Top 5 Reasons To Watch BBC's 'In The Flesh'
In the Flesh is one of the best shows on TV. So, why haven’t most people heard of it? The BBC 3 series takes places years after the dead rose from their graves and started attacking the living. Sounds like an overly familiar premise, right? However, In the Flesh is a completely fresh take on a tired horror trend. Instead of taking place in the midst of the bloody conflict between the living and dead, the series is set after the major fighting has ended. Scientists have figured out how to rehabilitate the zombies and have begun placing them back into society.
The protagonist, Kieren Walker, is one of those recently reformed zombies. With the help of a daily drug, injected straight into his brain stem, he’s practically back to normal. His personality and memories have returned, even if he’s a lot paler. But with the help of a ton of cover up and contact lenses, he’s placed back into his old life. Unfortunately, he’s put back into a world that despises him for things he couldn’t control. Kieren is placed back with his parents, who live in a world of denial about his current state and how he died, his sister, who is a veteran of the human-zombie war, and in a town that can’t accept change.
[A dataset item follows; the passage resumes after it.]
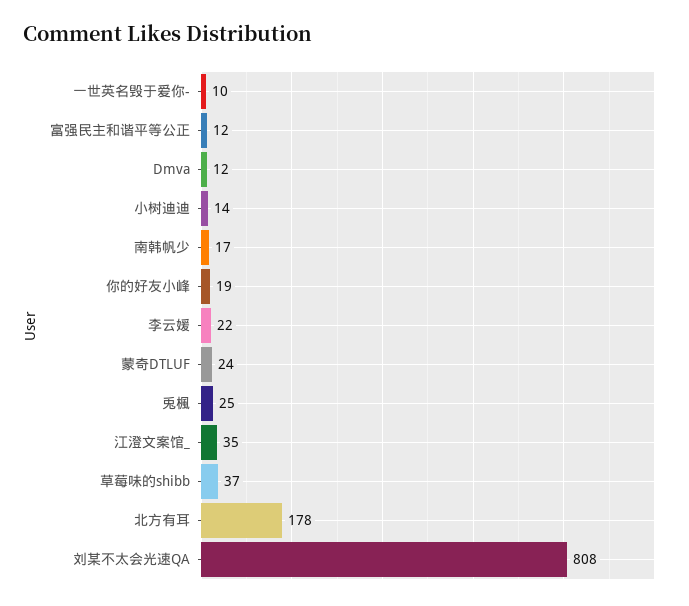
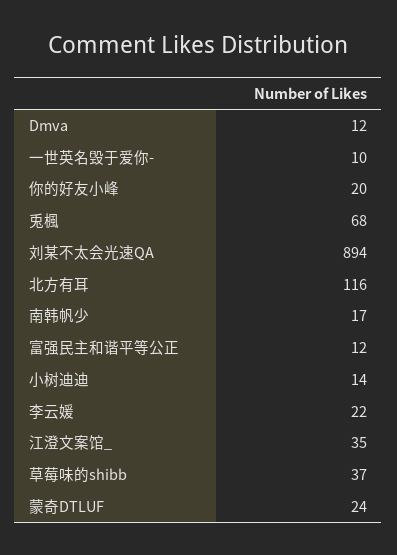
你的好友小峰: 19 -> 20
兎楓: 25 -> 68
北方有耳: 178 -> 116
刘某不太会光速QA: 808 -> 894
If that isn’t enough to convince you to watch, here are some more reasons to catch up on this fantastic show:
1. You’re a Fan of Character-Driven Series
Unlike many other supernatural series currently on TV, In the Flesh doesn’t center on fighting monsters or gory imagery. Its sole focus is the characters who are dealing with the strange new world. While there is some mystery and mythology, the bulk of the show centers on how those very different characters deal with the latest world. Kieren must cope with the things he did when he was rabid, a town full of people who wish he stayed dead, and the consequences of the things he faced while he was still alive. His sister, Jem, barely manages her PTSD from her time fighting the dead. Even the antagonists of the series are given understandable and human battles to fight, such as Bill Macy, an adamant anti-zombie fighter whose son comes home from war less alive than he left. It’s similar to The Returned in many respects, especially the character-driven episodes.
2. You Miss The Walking Dead
AMC’s zombie action series is currently on hiatus. Why not try out a show that has a more sympathetic view of those deadly walkers? Although there’s far less action, it’s sure to scratch that supernatural itch.
3. You Enjoy the Supernatural as a Metaphor
True Blood and X-Men are famous for using the hatred towards the strange creatures of their series as a metaphor for bigotry. In the Flesh has plenty of that, but done in a much subtler way than either of those series. While Sookie on True Blood is always the first to jump up and yell that hating vampires is just like racism, but In the Flesh understands that it’s much more complicated than a simple statement from a well meaning character.
The series truly explores what it would be like living in this new world and all the different forms of hatred that would exist. The hateful townspeople are justifiably scared, especially after losing a large portion of the population in the war. There’s misinformation spread about the undead (much like there would be with any illness that isn’t fully understood), segregated areas in public places, and parents that do their best to ignore that their child is different. It’s as well done as any series could hope to be, without crossing over into offensive comparisons.
4. Queer Characters
Kieren is bisexual and has multiple male love interest. While there have been hints that he faced prejudice while alive, the show never makes a big deal about his sexuality. Every one is far more concerned with the fact that he used to eat brains.
5. Chilling Atmosphere
Although the show isn’t horror in the traditional sense, the setting and general atmosphere of the show fits perfectly in the genre. Roarton, the small town that is the center of the show, is all haunting forests, empty fields, and small-town mentalities, straight out of every scary movie. The episodes are peppered with sermons from crazy pastors and us against them speeches by drunken zombie fighters. Even the makeup that the undead are forced to wear over their pale, veiny faces add to the overall eerie feeling of the show.
In The Flesh currently airs on BBC America on Saturdays after Orphan Black.